Clara et Hannah ouvrent leur blog, au printemps 2011 : l'écureuil du net ! à lire absolument !!!!
Merci à François Bon, qui a accueilli sur Publie.net les Carnets Lointains, et le Manuel anti-onirique.

samedi 23 octobre 2010

Carnets lointains, 19 (ligne de fuite)


Il n'est pas nécessaire d'avoir une ligne de fuite pour la prendre.

Cette fois la tangente ne suffira pas. La tangente a trop en commun avec tous les cercles vicieux dont on cherche à se défaire, et toutes les spirales infernales dont on ne sortira pas. La tangente, même dans sa pure abstraction géométrique, a conservé avec leur circularité infernale un point qui nous rattache à eux et qui ne nous permet pas de leur échapper, le point est là, qui fixe, qui traverse le cœur, comme une fixation insupportable, comme une fixité fascinante. Un seul point, mathématique, arraché à l'espace, suffira pour empêcher la fuite et pour anéantir tous les rêves dans un fracas de papier qu'on froisse. Il ne faut laisser aucun détail au hasard, il ne faut rien oublier, ne rien oublier dans la fuite et dans la débandade, tout doit être parfait pour éviter que les imprécisions de notre dessein ne nous rattrapent, au moment où nous goûtions à la saveur des possibles. 

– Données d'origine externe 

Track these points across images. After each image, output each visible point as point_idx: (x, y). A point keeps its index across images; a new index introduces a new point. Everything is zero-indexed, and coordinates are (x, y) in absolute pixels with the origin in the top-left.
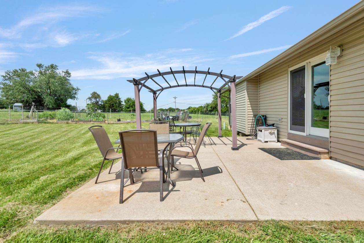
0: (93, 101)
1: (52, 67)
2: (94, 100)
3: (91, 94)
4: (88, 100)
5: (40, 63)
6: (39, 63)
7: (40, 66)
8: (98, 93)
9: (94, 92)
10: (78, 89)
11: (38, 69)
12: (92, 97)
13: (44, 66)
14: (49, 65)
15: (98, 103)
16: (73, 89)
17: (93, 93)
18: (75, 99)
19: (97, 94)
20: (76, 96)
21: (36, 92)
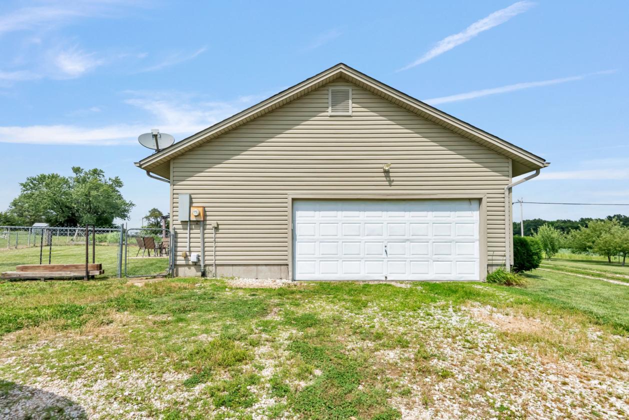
0: (151, 222)
1: (95, 172)
2: (153, 220)
3: (150, 212)
4: (145, 220)
5: (78, 166)
6: (76, 166)
7: (77, 170)
8: (159, 210)
9: (154, 209)
10: (132, 205)
11: (74, 175)
12: (150, 216)
13: (84, 171)
14: (91, 170)
15: (159, 223)
16: (125, 204)
17: (152, 210)
18: (126, 218)
19: (159, 212)
20: (128, 215)
21: (70, 208)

On pourrait essayer la sécante. 
 
Suivre, pour fuir, une sécante sèche et imparable, tracée au cordeau dans l'impossible de nos vies, une sécante absurdement raide, qui tombe droite sur le monde, et s'en éloigne aussi vide. Il y a des univers calmes — j'en ai identifié quelques uns, les mathématiques, la logique, la musique, langages parfaits et silencieux — et parfois on y imagine des sécantes décidées  et précises comme la déchirure d'un scalpel dans de la soie, qui traversent les pages d'un seul geste intraitable. La sécante a des avantages, et un instant j'envisage de la suivre. Tout sectionner, couper net, les veines et la parole, couper la gorger, trancher dans le vif, couper court, et c'en est fini. Certes on traverse tout, mais après, il ne reste rien. 
 
Ce serait tentant, j'en conviens, assurément, pendant quelques secondes, la tentation est grande, mais je ne me vois pas réaliser une telle perfection de cruauté dans l'épaisseur pâteuse du monde matériel.

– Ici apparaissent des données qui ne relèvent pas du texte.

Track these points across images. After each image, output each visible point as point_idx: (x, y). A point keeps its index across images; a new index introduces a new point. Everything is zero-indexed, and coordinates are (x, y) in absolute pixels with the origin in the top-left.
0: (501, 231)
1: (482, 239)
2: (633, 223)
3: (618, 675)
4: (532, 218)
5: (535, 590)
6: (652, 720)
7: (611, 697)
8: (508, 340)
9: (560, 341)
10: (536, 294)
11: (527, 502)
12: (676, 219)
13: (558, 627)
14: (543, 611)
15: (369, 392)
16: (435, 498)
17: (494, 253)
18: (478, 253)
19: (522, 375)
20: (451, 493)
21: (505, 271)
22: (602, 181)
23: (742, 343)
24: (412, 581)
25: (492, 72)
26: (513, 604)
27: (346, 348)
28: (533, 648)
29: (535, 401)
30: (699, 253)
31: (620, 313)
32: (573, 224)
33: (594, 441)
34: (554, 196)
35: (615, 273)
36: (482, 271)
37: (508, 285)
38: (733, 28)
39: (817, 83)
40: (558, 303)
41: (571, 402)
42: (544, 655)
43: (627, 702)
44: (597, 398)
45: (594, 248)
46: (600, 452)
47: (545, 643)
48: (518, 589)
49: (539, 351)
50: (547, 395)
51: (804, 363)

La perpendiculaire ne donnera rien. Je le sens bien dans la course qui m'emporte, et il est temps de trouver une solution. Je ne vais pas tenir longtemps, je suis déjà à bout de souffle, et bientôt il faudra trouver une autre voie pour cette journée que la seule course au loin. Cela ne peut pas durer, il me faut là, dans le paysage, au milieu des tours verticales qui se reflètent imprécises sur la surface tremblée du fleuve, une solution mathématique et une ligne de fuite. Il n'y a qu'à suivre la première qui se présentera, n'importe laquelle, un reflet, un décalé, qui assure de n'être jamais repris. La solution sera mathématique et inflexible. 
 
J'opte pour la parallèle. 
 
On opère sans drame et sans intersection fatale, il n'est pas nécessaire de trancher entre les purs possibles et ceux qui se sont actualisés, il n'est pas nécessaire de fracasser la surface du miroir, ni de se complaire dans le point d'impact qui rayonnera dans toute la matière et la fissurera, et qui continuera, ensuite, de gagner du terrain. Il n'y a qu'à suivre, très légèrement en retrait, une ligne qui jamais ne rejoindra rien. Le départ est sans retour possible, un léger pas de côté, il n'est besoin de rien d'autre, une fois que l'écart est fait, un écart, quelque chose, sans doute, comme un refus d'obstacle, et après cela, il n'y aura plus de retour possible.
 
La victoire sera minuscule et absolue. En parallèle du monde.